EXERCISE GOAL – Print, unchanged, the lines of the material starting at its very first line and ending at the line that contains "می‌افتد، در برخی", with both of those lines included.

Stored data records
# # # # # # #

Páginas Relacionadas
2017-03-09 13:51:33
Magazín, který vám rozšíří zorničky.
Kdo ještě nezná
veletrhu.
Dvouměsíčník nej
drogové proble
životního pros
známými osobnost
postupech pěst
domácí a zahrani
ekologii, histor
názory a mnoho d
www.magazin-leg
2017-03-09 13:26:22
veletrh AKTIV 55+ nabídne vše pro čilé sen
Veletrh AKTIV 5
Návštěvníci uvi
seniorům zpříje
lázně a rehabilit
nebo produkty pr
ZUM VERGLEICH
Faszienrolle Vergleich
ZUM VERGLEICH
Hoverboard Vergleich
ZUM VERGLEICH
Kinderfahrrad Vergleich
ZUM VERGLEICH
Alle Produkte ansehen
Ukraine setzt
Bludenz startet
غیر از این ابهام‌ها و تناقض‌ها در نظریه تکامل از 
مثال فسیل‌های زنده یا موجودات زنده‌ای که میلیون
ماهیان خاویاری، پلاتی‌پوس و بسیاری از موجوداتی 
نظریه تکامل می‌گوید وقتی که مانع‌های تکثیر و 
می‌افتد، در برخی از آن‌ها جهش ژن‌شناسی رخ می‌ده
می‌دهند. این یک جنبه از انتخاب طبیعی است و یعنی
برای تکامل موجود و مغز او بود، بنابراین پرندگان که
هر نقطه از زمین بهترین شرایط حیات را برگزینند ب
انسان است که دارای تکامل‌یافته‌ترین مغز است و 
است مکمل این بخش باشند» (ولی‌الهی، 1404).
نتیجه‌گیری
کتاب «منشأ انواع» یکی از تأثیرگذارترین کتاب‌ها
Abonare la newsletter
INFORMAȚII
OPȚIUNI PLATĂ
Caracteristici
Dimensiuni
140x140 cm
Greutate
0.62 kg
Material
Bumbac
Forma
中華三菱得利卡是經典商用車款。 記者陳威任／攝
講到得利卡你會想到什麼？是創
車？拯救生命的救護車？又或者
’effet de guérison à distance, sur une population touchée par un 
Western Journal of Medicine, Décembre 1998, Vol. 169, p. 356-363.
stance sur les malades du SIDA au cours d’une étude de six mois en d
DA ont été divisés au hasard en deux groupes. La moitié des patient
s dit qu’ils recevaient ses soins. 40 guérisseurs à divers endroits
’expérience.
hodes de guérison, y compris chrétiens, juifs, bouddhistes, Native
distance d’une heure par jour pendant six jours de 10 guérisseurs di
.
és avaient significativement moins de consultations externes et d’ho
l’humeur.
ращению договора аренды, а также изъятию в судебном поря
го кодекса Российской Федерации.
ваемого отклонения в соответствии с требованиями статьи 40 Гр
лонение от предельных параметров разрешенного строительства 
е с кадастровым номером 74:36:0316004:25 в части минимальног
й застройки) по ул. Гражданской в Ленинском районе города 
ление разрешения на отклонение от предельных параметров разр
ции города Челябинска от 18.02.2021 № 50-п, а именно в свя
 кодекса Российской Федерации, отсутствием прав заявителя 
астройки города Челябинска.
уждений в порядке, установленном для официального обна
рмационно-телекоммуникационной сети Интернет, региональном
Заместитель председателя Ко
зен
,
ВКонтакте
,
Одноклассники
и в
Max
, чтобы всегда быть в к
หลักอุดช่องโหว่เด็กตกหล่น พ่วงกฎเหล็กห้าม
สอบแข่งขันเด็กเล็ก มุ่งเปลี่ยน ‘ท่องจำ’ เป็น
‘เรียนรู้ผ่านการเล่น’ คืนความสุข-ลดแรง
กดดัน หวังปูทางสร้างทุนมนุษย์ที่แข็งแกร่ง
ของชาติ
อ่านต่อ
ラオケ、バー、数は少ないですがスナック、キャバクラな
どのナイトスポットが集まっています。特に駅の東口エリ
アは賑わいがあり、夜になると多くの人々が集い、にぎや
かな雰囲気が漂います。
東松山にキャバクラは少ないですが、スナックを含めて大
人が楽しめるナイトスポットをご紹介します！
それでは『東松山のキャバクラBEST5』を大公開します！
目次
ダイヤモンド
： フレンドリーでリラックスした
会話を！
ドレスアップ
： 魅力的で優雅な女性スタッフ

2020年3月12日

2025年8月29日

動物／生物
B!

# # # # # # #

YOUR SOLUTION –
Páginas Relacionadas
2017-03-09 13:51:33
Magazín, který vám rozšíří zorničky.
Kdo ještě nezná
veletrhu.
Dvouměsíčník nej
drogové proble
životního pros
známými osobnost
postupech pěst
domácí a zahrani
ekologii, histor
názory a mnoho d
www.magazin-leg
2017-03-09 13:26:22
veletrh AKTIV 55+ nabídne vše pro čilé sen
Veletrh AKTIV 5
Návštěvníci uvi
seniorům zpříje
lázně a rehabilit
nebo produkty pr
ZUM VERGLEICH
Faszienrolle Vergleich
ZUM VERGLEICH
Hoverboard Vergleich
ZUM VERGLEICH
Kinderfahrrad Vergleich
ZUM VERGLEICH
Alle Produkte ansehen
Ukraine setzt
Bludenz startet
غیر از این ابهام‌ها و تناقض‌ها در نظریه تکامل از 
مثال فسیل‌های زنده یا موجودات زنده‌ای که میلیون
ماهیان خاویاری، پلاتی‌پوس و بسیاری از موجوداتی 
نظریه تکامل می‌گوید وقتی که مانع‌های تکثیر و 
می‌افتد، در برخی از آن‌ها جهش ژن‌شناسی رخ می‌ده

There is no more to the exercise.